How to visualise positive and negative tangents

Question

A quick internet search of simple trigonometry methods returns a whole bunch of acronyms for remembering whether sin, cos and tan functions yield positive or negative results in the four quadrant of a circle.

I find this rather unsatisfactory, since it makes no attempt to explain what's going on.

To my mind, using a circle and lines (as below), it's fairly easy to see why, as the angle grows, the sine function returns positive results (red line) in the top half, and similarly the cosine (light blue line) goes negative in the left half of the circle and returns to positive as it comes back past 270°.

When I was taught trigonometry it was a complete mystery how the tan function related to the geometric tangent (my teacher told me "it was complicated"), and like everyone else simply memorised acronyms to get by. It now turns out its relationship is not complicated at all and a simple diagram like this goes a long way to explaining the mysteries of trig.

However, the part of the puzzle I'm missing regards the + and - of the tangent function. I understand how is the ratio of the geometric tangent (always returning to the x axis) to the 'radius'. (I now notice that the diagram is rather badly drawn in that respect.) What's not clear is why the tan of, say, 120° should be regarded as negative, but 200° a positive.

As with sine and cosine, is there a similarly simple way to visualise why it's negative in the top-left and bottom-right quadrants?

Answer 1

I think you have it backwards: $\tan \theta$ is negative in the top left and the bottom right quadrants.

As $\tan \theta$ is the ratio of $\sin \theta$ and $\cos \theta$, it depends on whether $\theta$ increases or decreases for their respective functions in that quadrant, and whether $\sin \theta$ and $\cos \theta$ are positive or negative (or both).

For instance, $\tan 120^\circ$ is negative because in the second quadrant, $\sin \theta$ is positive (but decreasing), while $\cos \theta$ is negative (but increasing). Thus $\tan \theta$ is negative in that quadrant.

In that same vein, $\tan 200^\circ$ is positive because in the third quadrant, $\sin \theta$ is negative (but decreasing), while $\cos \theta$ is negative (but increasing); thus $\tan \theta$ is positive in that quadrant.

Answer 2

$\sin \theta$ and $\cos \theta$ are the $y$- and $x$-coordinates of a point on the unit circle. So, sine is positive when $y$ is positive; for the top half of the unit circle. Likewise, cosine is positive when $x$ is positive; for the right half of the unit circle.

Since $\tan \theta = \frac{\sin \theta}{\cos \theta}$, note that the slope of the line connecting the origin to the point $(\cos \theta, \sin \theta)$ is exactly $\tan \theta$. So, tangent is positive when that line segment has positive slope (in the 1st and 3rd quadrants). I always think of tangent as a slope.
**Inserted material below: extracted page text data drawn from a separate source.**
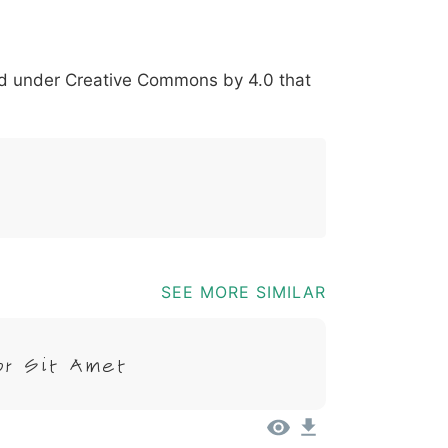
*
?
&
%
=
@
[
]
_
{
red under
Creative Commons by 4.0
that
03b
0040
005b
005d
005f
007b
@
[
]
_
{
SEE MORE SIMILAR
or Sit Amet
As an aside, a better visualization for $\tan \theta$ is to use the tangent to the circle at $(1,0)$. Extend the line connecting the origin to $(\cos \theta, \sin \theta)$ until it hits the line $x = 1$. This intersection occurs at the point $(1, \tan \theta)$. You can arrive at this yourself by scaling up the triangle with points $(0,0), (\cos \theta, \sin \theta)$, and $(\cos \theta, 0)$. The horizontal length is $\cos \theta$; to make it have length $1$, divide all the sides by $\cos \theta$

As yet another aside, you also see that this scaled-up triangle will have hypotenuse length $\sec \theta$; the word tangent comes from the Latin verb tangere meaning “to touch”, and gives the length of the line segment touching the circle at $(1,0)$. The word secant comes from the verb secare, meaning “to cut”. When you extend the line segment from the origin to $(\cos \theta, \sin \theta)$, it cuts through the circle and has length $\sec \theta$.

Answer 3

I think the $\tan$ function is typically defined this way for any $\theta$ such that $\cos\theta \neq 0.$ $$ \tan \theta = \frac{\sin \theta}{\cos \theta} $$ When $\cos\theta = 0,$ then $\tan\theta$ is undefined.

Defined this way, the "tangent" function is simply the slope of the radius from $(0,0)$ to $(\cos\theta, \sin\theta).$ For points in the first and third quadrants the slope is positive; in the other two quadrants it's negative.

I think this is very simple.

The definition above leaves open a big question, however: if $\tan\theta$ is the slope of a line, why do we call it a "tangent"? That question is what your figure answers.

Note that as long as we're only dealing with the interior angles of right triangles, we only need to be concerned with the first quadrant. The traditional names of trigonometric functions tend to be based on how we can interpret the functions with regard to those angles. Since your figure works perfectly well for all angles in the first quadrant, and since the tangent segment has the length $\tan\theta,$ "tangent" seems an appropriate name. (Actually, I think one usually sees a different figure in which the segment is tangent to the circle at $(1,0)$ and intersects the extended radius at $(1,\tan\theta),$ but the geometry works out the same.)